Dataset entries
==============================

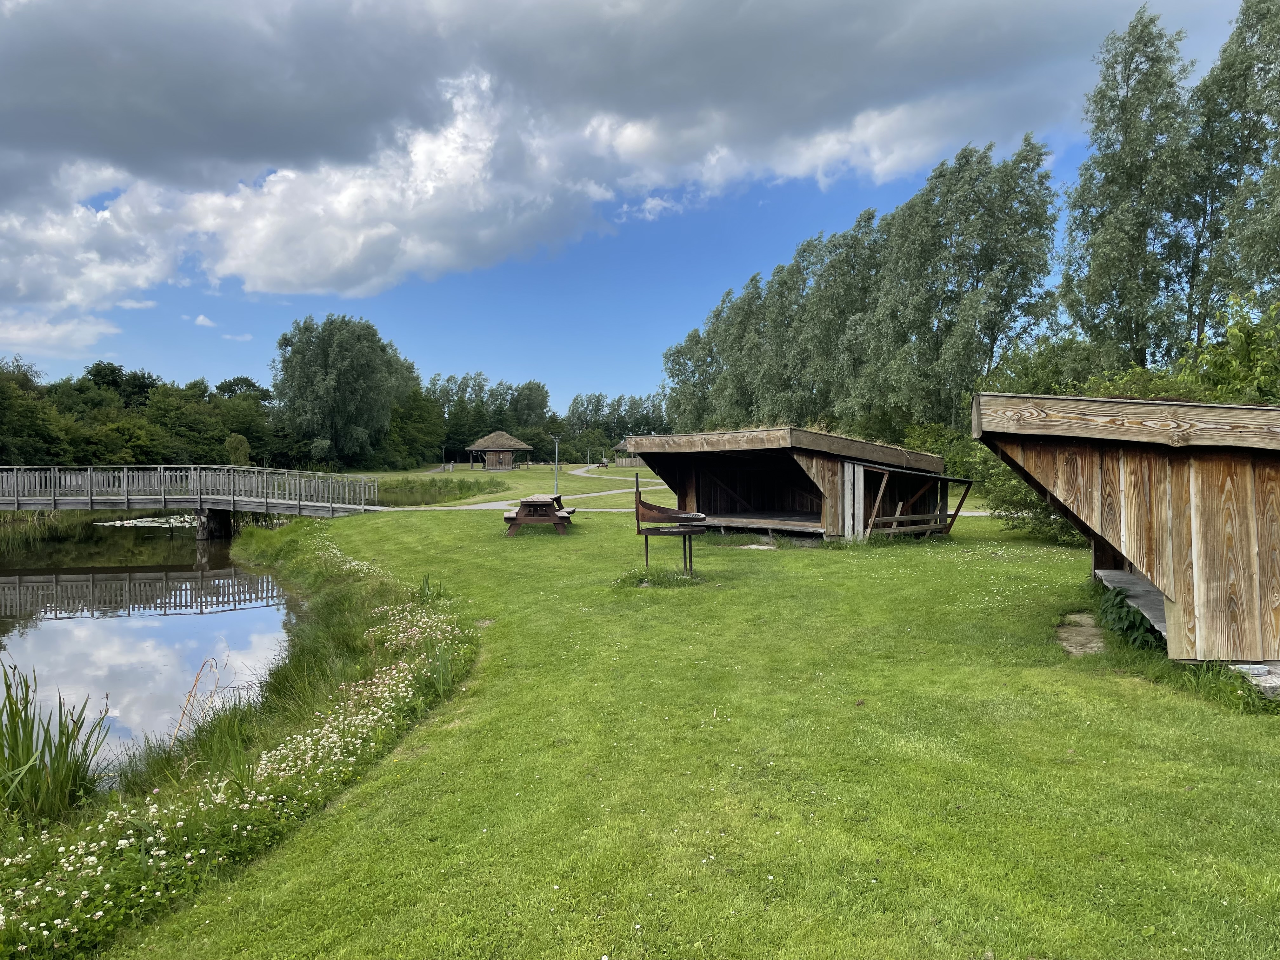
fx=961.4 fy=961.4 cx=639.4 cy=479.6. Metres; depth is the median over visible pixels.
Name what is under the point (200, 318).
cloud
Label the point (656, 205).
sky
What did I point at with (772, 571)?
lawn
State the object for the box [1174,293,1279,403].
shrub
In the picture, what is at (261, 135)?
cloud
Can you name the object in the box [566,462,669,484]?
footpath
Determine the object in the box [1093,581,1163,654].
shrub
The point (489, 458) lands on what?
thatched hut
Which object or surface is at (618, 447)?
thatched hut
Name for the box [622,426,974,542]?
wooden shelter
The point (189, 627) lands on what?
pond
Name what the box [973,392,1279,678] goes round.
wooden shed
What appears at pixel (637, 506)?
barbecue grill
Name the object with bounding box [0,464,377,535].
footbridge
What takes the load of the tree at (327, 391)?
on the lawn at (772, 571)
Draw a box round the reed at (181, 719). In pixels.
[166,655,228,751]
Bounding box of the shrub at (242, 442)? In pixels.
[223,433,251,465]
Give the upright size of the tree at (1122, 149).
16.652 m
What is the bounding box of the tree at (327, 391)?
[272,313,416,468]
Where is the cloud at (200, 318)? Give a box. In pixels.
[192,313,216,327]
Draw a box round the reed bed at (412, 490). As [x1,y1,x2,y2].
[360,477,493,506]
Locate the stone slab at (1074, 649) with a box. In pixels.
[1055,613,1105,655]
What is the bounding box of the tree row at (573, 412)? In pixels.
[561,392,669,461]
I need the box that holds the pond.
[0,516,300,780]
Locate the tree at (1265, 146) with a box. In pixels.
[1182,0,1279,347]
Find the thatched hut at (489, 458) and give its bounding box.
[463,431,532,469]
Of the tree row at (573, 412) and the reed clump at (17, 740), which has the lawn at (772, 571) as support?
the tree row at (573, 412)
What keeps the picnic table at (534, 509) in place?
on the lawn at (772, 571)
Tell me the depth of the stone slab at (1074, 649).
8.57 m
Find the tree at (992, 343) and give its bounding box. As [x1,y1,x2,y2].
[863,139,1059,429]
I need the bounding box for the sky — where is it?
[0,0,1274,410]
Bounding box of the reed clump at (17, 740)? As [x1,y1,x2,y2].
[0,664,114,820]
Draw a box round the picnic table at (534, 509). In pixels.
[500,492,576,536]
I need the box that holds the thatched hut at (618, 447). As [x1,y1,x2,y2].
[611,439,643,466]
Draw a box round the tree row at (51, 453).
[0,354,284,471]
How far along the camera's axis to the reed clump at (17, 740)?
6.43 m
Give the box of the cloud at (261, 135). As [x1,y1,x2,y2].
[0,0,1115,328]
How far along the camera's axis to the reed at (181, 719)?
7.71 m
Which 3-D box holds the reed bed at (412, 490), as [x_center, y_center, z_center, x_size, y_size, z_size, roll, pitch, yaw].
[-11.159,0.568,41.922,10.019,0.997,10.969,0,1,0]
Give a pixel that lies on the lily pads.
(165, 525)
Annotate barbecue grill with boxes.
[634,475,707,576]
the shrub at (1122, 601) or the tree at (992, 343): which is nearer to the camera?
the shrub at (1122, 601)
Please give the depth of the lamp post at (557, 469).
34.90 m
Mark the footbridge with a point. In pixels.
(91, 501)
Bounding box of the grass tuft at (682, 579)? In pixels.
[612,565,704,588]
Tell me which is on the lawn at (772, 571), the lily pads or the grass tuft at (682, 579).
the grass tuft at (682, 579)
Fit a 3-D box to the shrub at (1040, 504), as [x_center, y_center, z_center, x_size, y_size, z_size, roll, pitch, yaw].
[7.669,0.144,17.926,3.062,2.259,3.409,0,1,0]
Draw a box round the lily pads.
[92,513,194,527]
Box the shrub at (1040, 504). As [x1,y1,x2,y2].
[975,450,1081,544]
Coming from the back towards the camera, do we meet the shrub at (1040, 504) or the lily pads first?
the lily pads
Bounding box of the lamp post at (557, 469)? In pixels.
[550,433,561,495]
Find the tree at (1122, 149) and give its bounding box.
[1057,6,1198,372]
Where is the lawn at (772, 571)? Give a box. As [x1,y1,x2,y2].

==============================

→ Work order:
Retype every entry above exactly and, please, skip the pictures.

→ Reply:
fx=961.4 fy=961.4 cx=639.4 cy=479.6. Metres; depth is the median over visible pixels.
Name what is under the point (200, 318).
cloud
Label the point (656, 205).
sky
What did I point at with (772, 571)?
lawn
State the object for the box [1174,293,1279,403].
shrub
In the picture, what is at (261, 135)?
cloud
Can you name the object in the box [566,462,669,484]?
footpath
Determine the object in the box [1093,581,1163,654].
shrub
The point (489, 458) lands on what?
thatched hut
Which object or surface is at (618, 447)?
thatched hut
Name for the box [622,426,974,542]?
wooden shelter
The point (189, 627) lands on what?
pond
Name what the box [973,392,1279,678] goes round.
wooden shed
What appears at pixel (637, 506)?
barbecue grill
Name the object with bounding box [0,464,377,535].
footbridge
What takes the load of the tree at (327, 391)?
on the lawn at (772, 571)
Draw a box round the reed at (181, 719). In pixels.
[166,655,228,751]
Bounding box of the shrub at (242, 442)? In pixels.
[223,433,251,465]
Give the upright size of the tree at (1122, 149).
16.652 m
What is the bounding box of the tree at (327, 391)?
[272,313,416,468]
Where is the cloud at (200, 318)? Give a box. In pixels.
[192,313,216,327]
Draw a box round the reed bed at (412, 490). As [x1,y1,x2,y2].
[360,477,493,506]
Locate the stone slab at (1074, 649) with a box. In pixels.
[1055,613,1105,655]
What is the bounding box of the tree row at (573, 412)? In pixels.
[561,392,669,461]
I need the box that holds the pond.
[0,516,300,780]
Locate the tree at (1265, 146) with a box. In pixels.
[1182,0,1279,347]
Find the thatched hut at (489, 458) and give its bounding box.
[463,431,532,469]
Of the tree row at (573, 412) and the reed clump at (17, 740), which has the lawn at (772, 571) as support?
the tree row at (573, 412)
What keeps the picnic table at (534, 509) in place?
on the lawn at (772, 571)
Tell me the depth of the stone slab at (1074, 649).
8.57 m
Find the tree at (992, 343) and give its bounding box. As [x1,y1,x2,y2].
[863,139,1059,429]
I need the bounding box for the sky — where is it?
[0,0,1274,410]
Bounding box of the reed clump at (17, 740)? As [x1,y1,x2,y2].
[0,664,114,820]
Draw a box round the picnic table at (534, 509). In pixels.
[500,492,576,536]
I need the box that holds the thatched hut at (618, 447). As [x1,y1,x2,y2].
[611,439,643,466]
Draw a box round the tree row at (51, 453).
[0,354,284,471]
How far along the camera's axis to the reed clump at (17, 740)?
6.43 m
Give the box of the cloud at (261, 135). As [x1,y1,x2,y2].
[0,0,1115,328]
How far along the camera's axis to the reed at (181, 719)?
7.71 m
Which 3-D box holds the reed bed at (412, 490), as [x_center, y_center, z_center, x_size, y_size, z_size, roll, pitch, yaw].
[-11.159,0.568,41.922,10.019,0.997,10.969,0,1,0]
Give a pixel that lies on the lily pads.
(165, 525)
Annotate barbecue grill with boxes.
[634,475,707,576]
the shrub at (1122, 601) or the tree at (992, 343): which is nearer to the camera?
the shrub at (1122, 601)
Please give the depth of the lamp post at (557, 469).
34.90 m
Mark the footbridge with a point. In pixels.
(91, 501)
Bounding box of the grass tuft at (682, 579)? In pixels.
[612,565,704,588]
Tell me which is on the lawn at (772, 571), the lily pads or the grass tuft at (682, 579).
the grass tuft at (682, 579)
Fit a 3-D box to the shrub at (1040, 504), as [x_center, y_center, z_center, x_size, y_size, z_size, roll, pitch, yaw].
[7.669,0.144,17.926,3.062,2.259,3.409,0,1,0]
Draw a box round the lily pads.
[92,513,194,527]
Box the shrub at (1040, 504). As [x1,y1,x2,y2].
[975,450,1081,544]
Coming from the back towards the camera, do we meet the shrub at (1040, 504) or the lily pads first?
the lily pads
Bounding box of the lamp post at (557, 469)? In pixels.
[550,433,561,495]
Find the tree at (1122, 149) and give its bounding box.
[1057,6,1198,372]
Where is the lawn at (772, 571)? Give a box. As [x1,y1,x2,y2].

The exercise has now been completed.